Résumé:
Au soir de sa vie, grand-mère (kukum, en langue innue) depuis longtemps déjà, Almanda Siméon se retourne sur son passé et nous livre son histoire, celle d’une orpheline québécoise qui tombe amoureuse d’un jeune Amérindien puis partage la vie des Innus de Pekuakami (l’immense lac Saint-Jean), apprenant l’existence nomade et brisant les barrières imposées aux femmes autochtones. Centré sur le destin singulier d’une femme éprise de liberté, ce roman relate, sur un ton intimiste, la fin du mode de vie traditionnel des peuples nomades du nord-est de l’Amérique et les conséquences, encore actuelles, de la sédentarisation forcée. Son auteur Michel Jean, descendant direct d’Almanda Siméon, est un journaliste reconnu au Québec.
L’avis de Fanfan Do sur le livre KUKUM de Michel JEAN.
Pekuakami, le lac Saint-Jean, c’est là que Almanda rencontre Thomas, un jeune chasseur Innu, beau garçon aux cheveux longs, à la peau cuivrée, aux yeux bridés. C’était dans la deuxième moitié du XIXème siècle… elle se rappelle. Et c’est beau, le monde là-bas en ce temps là, ça sent les grands espaces et la nature grandiose, avant que les humains ne la saccagent et détruisent la vie telle qu’elle était. Michel Jean donne voix à Almanda son arrière grand-mère, sa kukum, pour nous raconter cette vie là, quand elle et son beau natif des premières nations se sont choisis pour passer toute une vie ensemble. Elle a adopté leur mode de vie nomade et fusionnelle avec la nature, jusqu’à devenir une Innue, elle, petite blanche descendante de colons.

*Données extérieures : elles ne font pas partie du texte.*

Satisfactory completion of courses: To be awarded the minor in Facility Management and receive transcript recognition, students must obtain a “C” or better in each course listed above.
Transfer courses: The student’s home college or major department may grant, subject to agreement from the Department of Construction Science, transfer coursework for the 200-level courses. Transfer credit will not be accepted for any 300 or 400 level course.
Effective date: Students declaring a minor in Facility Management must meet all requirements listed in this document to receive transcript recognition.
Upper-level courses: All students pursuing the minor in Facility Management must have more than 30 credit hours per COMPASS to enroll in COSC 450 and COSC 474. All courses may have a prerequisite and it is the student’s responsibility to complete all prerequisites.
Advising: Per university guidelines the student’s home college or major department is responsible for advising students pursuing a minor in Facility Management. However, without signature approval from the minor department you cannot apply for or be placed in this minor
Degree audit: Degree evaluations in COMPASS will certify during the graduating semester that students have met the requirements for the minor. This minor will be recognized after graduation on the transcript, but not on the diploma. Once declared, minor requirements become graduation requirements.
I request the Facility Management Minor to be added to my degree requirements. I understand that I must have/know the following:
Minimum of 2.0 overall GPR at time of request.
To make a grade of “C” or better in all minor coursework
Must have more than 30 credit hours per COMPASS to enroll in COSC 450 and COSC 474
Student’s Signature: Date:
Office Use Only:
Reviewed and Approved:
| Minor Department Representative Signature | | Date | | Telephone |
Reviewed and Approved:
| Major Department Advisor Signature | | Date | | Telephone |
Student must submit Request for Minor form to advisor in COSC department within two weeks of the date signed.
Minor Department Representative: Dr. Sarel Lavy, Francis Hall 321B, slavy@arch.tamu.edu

Ça dit des belles choses sur ce peuple, entre autre que Almanda ait été acceptée sans restriction dans « un clan tissé serré » montre l’ouverture d’esprit qui était la leur. Ce qui n’aurait pas été le cas dans le sens inverse bien évidemment, si Thomas avait intégré un village de Blancs.
Cette histoire de Almanda-Kukum, racontée comme un roman m’a passionnée. Le renoncement à son avenir de fermière à Saint-Prime qui lui semblait sans joie, tout son apprentissage de la vie Innue, sa belle histoire d’amour avec Thomas, qui a duré toute la vie. Et puis la tradition orale, les histoires racontées au coin du feu, le soir sous les étoiles avec le clan réuni, les danses au rythme du tambour, la chasse et les campements en pleine nature, la descente en canot sur la Peribonka au début du printemps alors que les eaux grondent… et tant de choses encore qui font la culture de ce peuple.

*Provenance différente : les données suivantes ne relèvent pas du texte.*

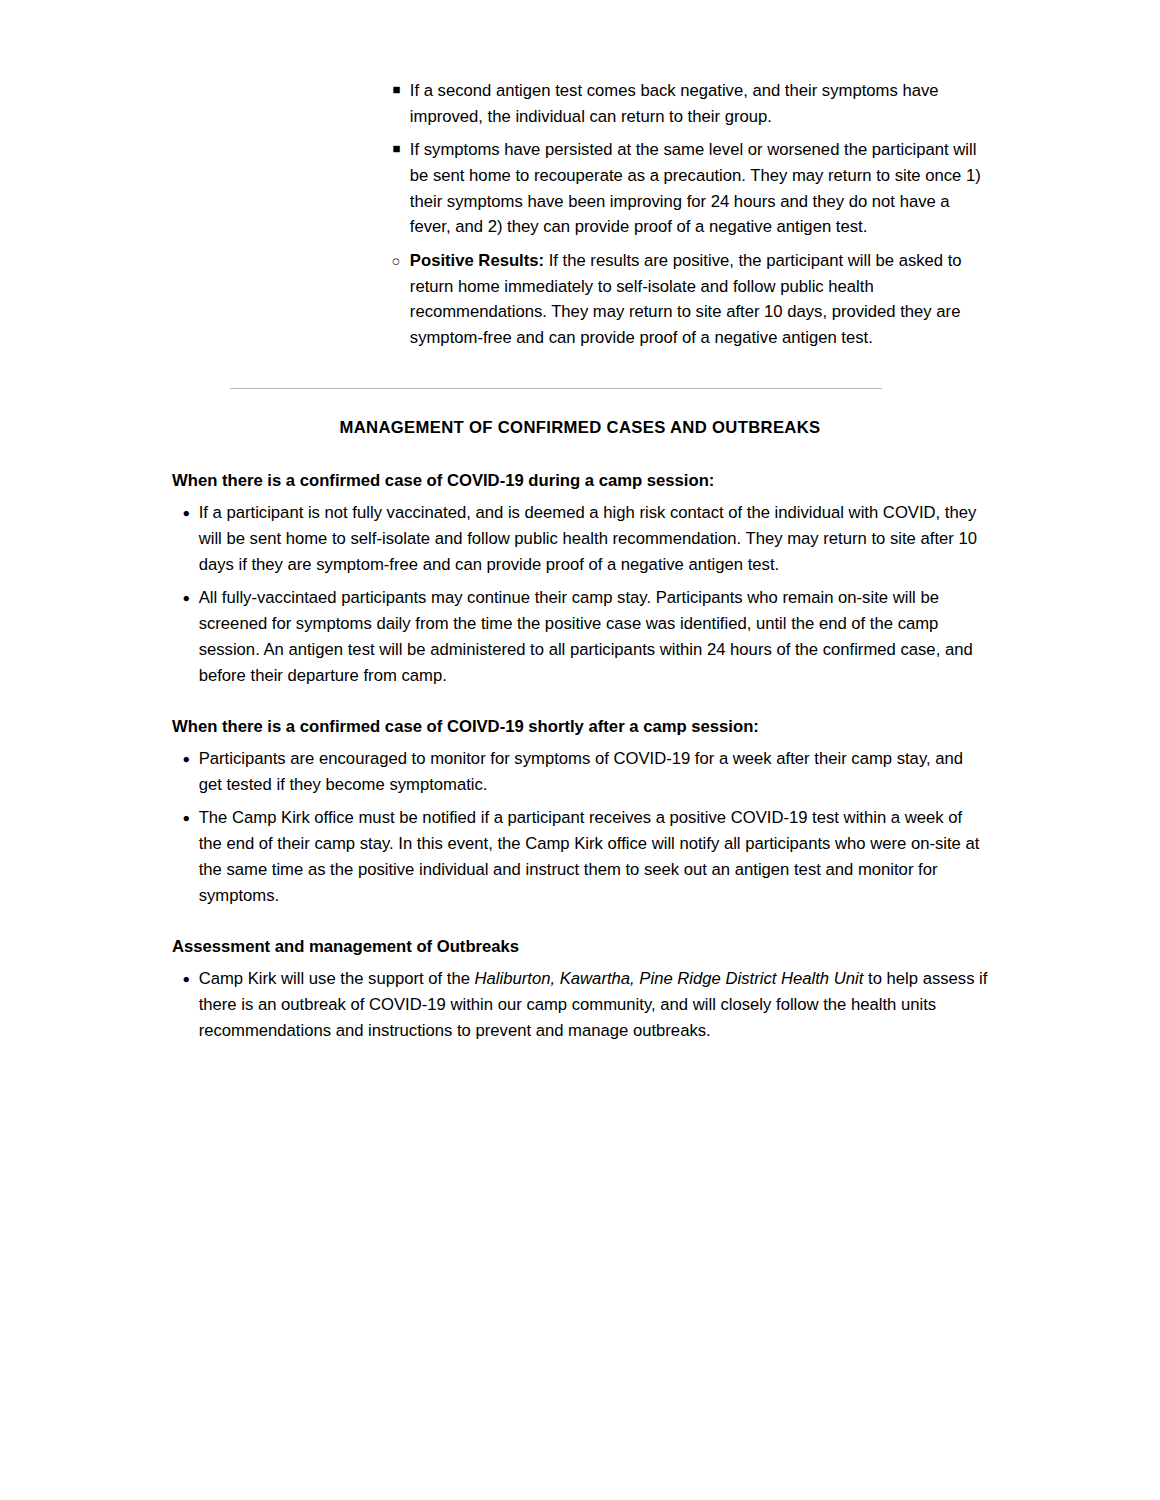If a second antigen test comes back negative, and their symptoms have improved, the individual can return to their group.
If symptoms have persisted at the same level or worsened the participant will be sent home to recouperate as a precaution. They may return to site once 1) their symptoms have been improving for 24 hours and they do not have a fever, and 2) they can provide proof of a negative antigen test.
Positive Results: If the results are positive, the participant will be asked to return home immediately to self-isolate and follow public health recommendations. They may return to site after 10 days, provided they are symptom-free and can provide proof of a negative antigen test.
MANAGEMENT OF CONFIRMED CASES AND OUTBREAKS
When there is a confirmed case of COVID-19 during a camp session:
If a participant is not fully vaccinated, and is deemed a high risk contact of the individual with COVID, they will be sent home to self-isolate and follow public health recommendation. They may return to site after 10 days if they are symptom-free and can provide proof of a negative antigen test.
All fully-vaccintaed participants may continue their camp stay. Participants who remain on-site will be screened for symptoms daily from the time the positive case was identified, until the end of the camp session. An antigen test will be administered to all participants within 24 hours of the confirmed case, and before their departure from camp.
When there is a confirmed case of COIVD-19 shortly after a camp session:
Participants are encouraged to monitor for symptoms of COVID-19 for a week after their camp stay, and get tested if they become symptomatic.
The Camp Kirk office must be notified if a participant receives a positive COVID-19 test within a week of the end of their camp stay. In this event, the Camp Kirk office will notify all participants who were on-site at the same time as the positive individual and instruct them to seek out an antigen test and monitor for symptoms.
Assessment and management of Outbreaks
Camp Kirk will use the support of the Haliburton, Kawartha, Pine Ridge District Health Unit to help assess if there is an outbreak of COVID-19 within our camp community, and will closely follow the health units recommendations and instructions to prevent and manage outbreaks.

La rivière Péribonka, la Fourche Manouane, le lac Onistagan, les monts Otish, le lac Pekuakami, tous ces noms nous rappellent qui étaient les premiers occupants de ces lieux.
Qu’elle est belle cette histoire ! Elle fait rêver et témoigne d’un monde qui hélas a disparu, d’un peuple qui vivait en harmonie avec la forêt, les saisons, les animaux, la Nature dans son ensemble, respectueux de tout ce qui l’entourait. Avant que la civilisation n’achève son œuvre de destruction. En lisant cette histoire j’ai eu l’impression d’avoir traversé le miroir et d’être arrivée dans un monde enchanteur. Un monde loin des contingences bassement matérielles, où seule compte la vie dans ce qu’elle a d’essentiel. Le monde d’un peuple qui est reconnaissant envers les animaux, qui choisissent de mourir pour leur survie. Je ne fais cependant pas d’angélisme. La vie au contact de la nature est parfois extrêmement dure. Mais belle.
Cette histoire transmet beaucoup de belles valeurs telles que la solidarité et la générosité, et j’ai eu plusieurs fois les larmes aux yeux, émue par la liberté de ce peuple, et la beauté de ce mode de vie qui n’existe plus. Et, bien que la vie n’existe pas sans moments de tristesse, celle-ci arrive avec l’homme blanc qui industrialise tout et vole les enfants des autochtones, le désespoir et la colère arrivent avec la « civilisation ». Il y a réellement des moments déchirants, mais oui, j’ai été essentiellement bouleversée par des émotions hyper positives.